EXERCISE GOAL:
Here is the listing. Report each line in it that contains the string "inputs".

TASK DATA:
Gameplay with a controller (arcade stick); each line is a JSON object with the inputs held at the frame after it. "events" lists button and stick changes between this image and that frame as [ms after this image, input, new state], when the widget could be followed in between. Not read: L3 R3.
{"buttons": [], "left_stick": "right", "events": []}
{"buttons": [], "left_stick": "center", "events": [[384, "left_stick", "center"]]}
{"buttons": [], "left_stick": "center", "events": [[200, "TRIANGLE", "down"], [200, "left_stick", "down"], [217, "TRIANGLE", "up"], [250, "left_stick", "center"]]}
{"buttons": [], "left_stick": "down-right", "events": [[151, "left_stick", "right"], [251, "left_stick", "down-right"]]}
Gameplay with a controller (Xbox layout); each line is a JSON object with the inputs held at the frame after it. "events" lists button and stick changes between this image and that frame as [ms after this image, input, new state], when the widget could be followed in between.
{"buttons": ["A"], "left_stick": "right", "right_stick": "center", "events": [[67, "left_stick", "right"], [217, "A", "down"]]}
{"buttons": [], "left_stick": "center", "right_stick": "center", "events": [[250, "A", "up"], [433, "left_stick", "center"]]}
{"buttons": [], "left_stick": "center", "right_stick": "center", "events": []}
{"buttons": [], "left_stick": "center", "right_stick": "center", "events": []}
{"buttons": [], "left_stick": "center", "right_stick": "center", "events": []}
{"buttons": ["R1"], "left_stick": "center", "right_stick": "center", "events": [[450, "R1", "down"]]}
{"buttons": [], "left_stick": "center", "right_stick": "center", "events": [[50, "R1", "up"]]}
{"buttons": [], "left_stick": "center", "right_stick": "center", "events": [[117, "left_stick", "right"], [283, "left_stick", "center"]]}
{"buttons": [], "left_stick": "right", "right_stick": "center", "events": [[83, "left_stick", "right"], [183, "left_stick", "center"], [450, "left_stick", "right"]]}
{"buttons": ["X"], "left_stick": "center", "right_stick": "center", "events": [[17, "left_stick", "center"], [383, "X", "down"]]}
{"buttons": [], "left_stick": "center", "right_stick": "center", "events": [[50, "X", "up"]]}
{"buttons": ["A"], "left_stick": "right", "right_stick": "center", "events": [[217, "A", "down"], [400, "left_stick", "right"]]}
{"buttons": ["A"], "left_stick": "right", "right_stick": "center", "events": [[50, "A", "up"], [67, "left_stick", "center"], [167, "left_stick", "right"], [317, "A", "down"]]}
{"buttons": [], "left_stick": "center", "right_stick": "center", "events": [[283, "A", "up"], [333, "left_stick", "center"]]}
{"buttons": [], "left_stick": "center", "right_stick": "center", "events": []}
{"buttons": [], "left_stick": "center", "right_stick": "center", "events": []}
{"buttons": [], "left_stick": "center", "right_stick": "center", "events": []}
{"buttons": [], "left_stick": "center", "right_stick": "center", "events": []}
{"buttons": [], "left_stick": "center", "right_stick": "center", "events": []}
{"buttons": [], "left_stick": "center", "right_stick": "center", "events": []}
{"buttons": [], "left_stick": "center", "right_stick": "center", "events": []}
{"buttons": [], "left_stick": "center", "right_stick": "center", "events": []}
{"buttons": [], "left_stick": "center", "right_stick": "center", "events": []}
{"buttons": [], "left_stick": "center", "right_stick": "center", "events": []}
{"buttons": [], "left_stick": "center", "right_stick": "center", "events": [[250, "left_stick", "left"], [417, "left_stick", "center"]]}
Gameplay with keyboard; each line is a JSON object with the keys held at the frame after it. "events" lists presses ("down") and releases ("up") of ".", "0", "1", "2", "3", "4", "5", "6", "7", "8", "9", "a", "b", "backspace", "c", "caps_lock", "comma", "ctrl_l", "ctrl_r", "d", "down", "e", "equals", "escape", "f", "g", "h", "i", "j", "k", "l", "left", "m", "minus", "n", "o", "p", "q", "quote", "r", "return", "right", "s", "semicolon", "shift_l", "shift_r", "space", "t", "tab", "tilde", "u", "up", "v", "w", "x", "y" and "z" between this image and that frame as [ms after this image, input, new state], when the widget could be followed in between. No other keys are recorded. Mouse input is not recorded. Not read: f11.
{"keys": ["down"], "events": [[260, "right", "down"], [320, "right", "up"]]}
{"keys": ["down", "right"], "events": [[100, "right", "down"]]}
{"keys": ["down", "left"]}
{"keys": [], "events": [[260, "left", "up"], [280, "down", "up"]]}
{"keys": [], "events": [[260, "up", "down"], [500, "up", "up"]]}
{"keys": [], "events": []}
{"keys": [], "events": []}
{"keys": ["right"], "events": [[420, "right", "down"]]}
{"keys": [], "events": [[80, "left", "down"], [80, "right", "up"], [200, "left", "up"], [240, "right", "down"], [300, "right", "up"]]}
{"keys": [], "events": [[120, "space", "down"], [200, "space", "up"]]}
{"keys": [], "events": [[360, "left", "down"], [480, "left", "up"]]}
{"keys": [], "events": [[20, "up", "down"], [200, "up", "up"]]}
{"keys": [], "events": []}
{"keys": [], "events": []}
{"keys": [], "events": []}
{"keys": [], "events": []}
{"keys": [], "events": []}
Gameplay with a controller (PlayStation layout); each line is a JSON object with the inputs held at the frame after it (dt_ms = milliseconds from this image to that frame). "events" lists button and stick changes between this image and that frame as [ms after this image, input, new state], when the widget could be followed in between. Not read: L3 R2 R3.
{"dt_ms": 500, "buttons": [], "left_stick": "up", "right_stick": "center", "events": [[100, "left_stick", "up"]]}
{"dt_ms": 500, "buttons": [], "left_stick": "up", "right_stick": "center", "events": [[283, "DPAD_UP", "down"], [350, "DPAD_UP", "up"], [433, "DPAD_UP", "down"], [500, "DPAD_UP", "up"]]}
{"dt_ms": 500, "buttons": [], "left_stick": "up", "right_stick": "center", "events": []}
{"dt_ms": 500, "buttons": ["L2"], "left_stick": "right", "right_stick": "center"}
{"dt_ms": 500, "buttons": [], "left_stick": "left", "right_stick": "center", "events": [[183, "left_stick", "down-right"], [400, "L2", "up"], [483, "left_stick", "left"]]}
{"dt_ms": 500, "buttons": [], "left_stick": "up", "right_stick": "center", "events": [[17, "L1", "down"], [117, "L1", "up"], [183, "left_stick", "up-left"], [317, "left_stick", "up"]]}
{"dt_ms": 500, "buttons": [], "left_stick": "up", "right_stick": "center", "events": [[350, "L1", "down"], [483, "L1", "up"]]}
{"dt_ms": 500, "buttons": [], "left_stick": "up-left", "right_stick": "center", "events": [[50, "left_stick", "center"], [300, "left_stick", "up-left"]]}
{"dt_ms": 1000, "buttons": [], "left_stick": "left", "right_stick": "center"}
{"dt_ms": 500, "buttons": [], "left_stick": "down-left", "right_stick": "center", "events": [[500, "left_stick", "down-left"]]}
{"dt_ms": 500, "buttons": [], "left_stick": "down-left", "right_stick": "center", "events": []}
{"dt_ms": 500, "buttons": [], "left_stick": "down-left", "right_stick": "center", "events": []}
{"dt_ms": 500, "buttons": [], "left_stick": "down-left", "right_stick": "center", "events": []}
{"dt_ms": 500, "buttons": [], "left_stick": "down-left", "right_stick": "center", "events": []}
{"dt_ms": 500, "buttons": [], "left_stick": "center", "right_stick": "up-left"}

RESULT BELOW:
Gameplay with a controller (arcade stick); each line is a JSON object with the inputs held at the frame after it. "events" lists button and stick changes between this image and that frame as [ms after this image, input, new state], when the widget could be followed in between. Not read: L3 R3.
Gameplay with a controller (Xbox layout); each line is a JSON object with the inputs held at the frame after it. "events" lists button and stick changes between this image and that frame as [ms after this image, input, new state], when the widget could be followed in between.
Gameplay with a controller (PlayStation layout); each line is a JSON object with the inputs held at the frame after it (dt_ms = milliseconds from this image to that frame). "events" lists button and stick changes between this image and that frame as [ms after this image, input, new state], when the widget could be followed in between. Not read: L3 R2 R3.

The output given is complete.